Summary : This experiment was carried out in the ecological farm of the University of Tropical Agriculture Foundation (UTAF), located in Chamcar Daung, at the outskirts of Phnom Penh City , Cambodia , from 16 June to 3 October 2002. The temperature in the area was about 35 ºC in the middle of the day during the experiment. Eight female and eight castrated male crossbred (Mong Cai*Large Wite) pigs with an average initial body weight of 16.0 kg (females) and 12.0 kg (males) were allocated to a 4*2 factorial arrangement to study the effects of level of supplementary crude palm oil (0, 5, 10 and 15%) and sex. The pigs were housed in individual pens of 1.2m x 1.4m. The pens had a concrete floor with brick walls and were provided with feeders and drinking nipples. The pigs were vaccinated against Salmonella and Swine cholera disease. The pigs were adapted to the feeds and the housing for a 14 day period before starting the experiment. The pigs were allocated to 2 blocks according to sex and body weight. The nutritional treatments were applied at random within each block. The diets were formulated to contain 16% crude protein (N*6.25) in dry basis, with cassava leaf silage as the main protein source and a low level of fish meal to compensate for the low methionine content of the cassava leaves. Cassava leaves were harvested from 4 to 5 month-old cassava plants grown for root production in farmers' fields in Kandal province. The cassava leaves (after removing stems and petioles) were sun-dried for half a day before being chopped into small pieces and ensiled with 5% sugar palm syrup and stored in sealed plastic containers for 30 days before feeding. Crude palm oil was bought from the Palm oil plantation in Sihanouk Ville, Cambodia . The supplements (crude palm oil, broken rice, mineral/vitamin premix, sugar palm and fish meal) were mixed together with the cassava leaf silage before feeding. The pigs were adapted to the diet and pen for two weeks and thereafter were fed the test diets divided in 3 meals daily. The pigs were weighed every week. Individual feed intake was recorded daily from weight of fresh material offered minus the residue collected the next morning. Feed conversion ratio was calculated from individual daily DM intake and live weight gain. Feed samples were taken weekly, dried and bulked prior to taking sub-samples for chemical analysis.

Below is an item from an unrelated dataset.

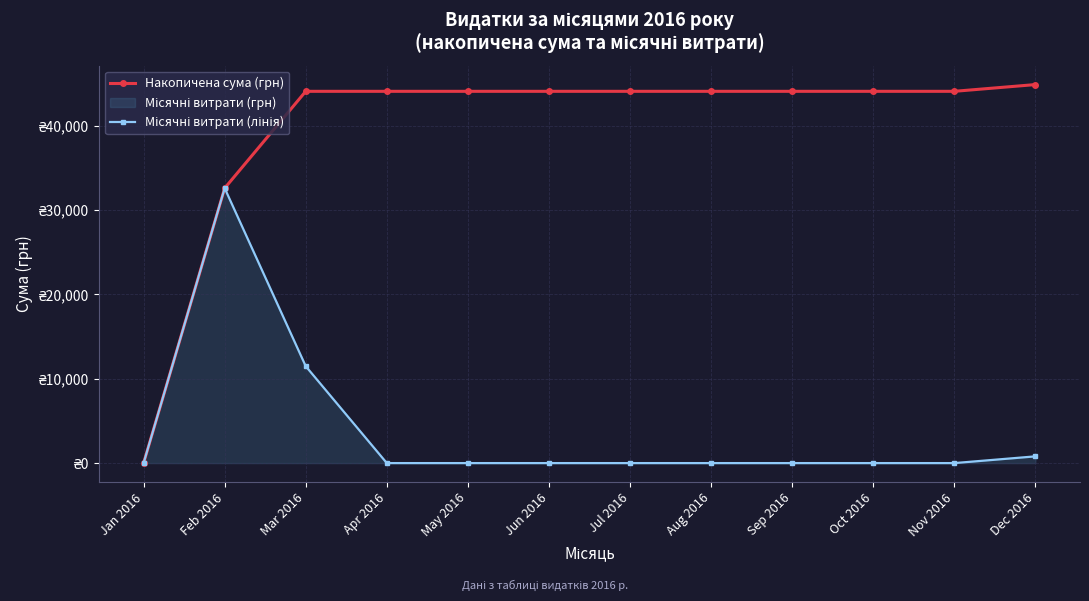

How many interior local peaks does the Місячні витрати (лінія) series have?

1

Abstract : Sixteen Mong Cai*Large White female and castrate male pigs weighing on average 16 and 12 kg, respectively, were used in a 4*2 factorial arrangement to study the effect of graded levels of crude palm oil (0, 5, 10 and 15%) and sex (castrate male or female) on performance traits with a basal diet formulated with cassava leaf silage, fish meal and broken rice. The pigs were housed in individual pens and allotted at random to the four experimental diets. The feeding trial lasted for 16 weeks (112 days) and was analysed according to three periods (0-8; 9-16 and overall 0-16 weeks). There was no significant interaction between treatment and sex. Voluntary DM intake tended to increase with level of palm oil and to be less for castrate male pigs than for females. Level of palm oil had no effect on daily live weight gain but tended to improve the feed conversion ratio. There appear to be no advantages in terms of pig growth and feed conversion from adding up to 15% palm oil in a diet based on ensiled cassava leaves as the main protein source.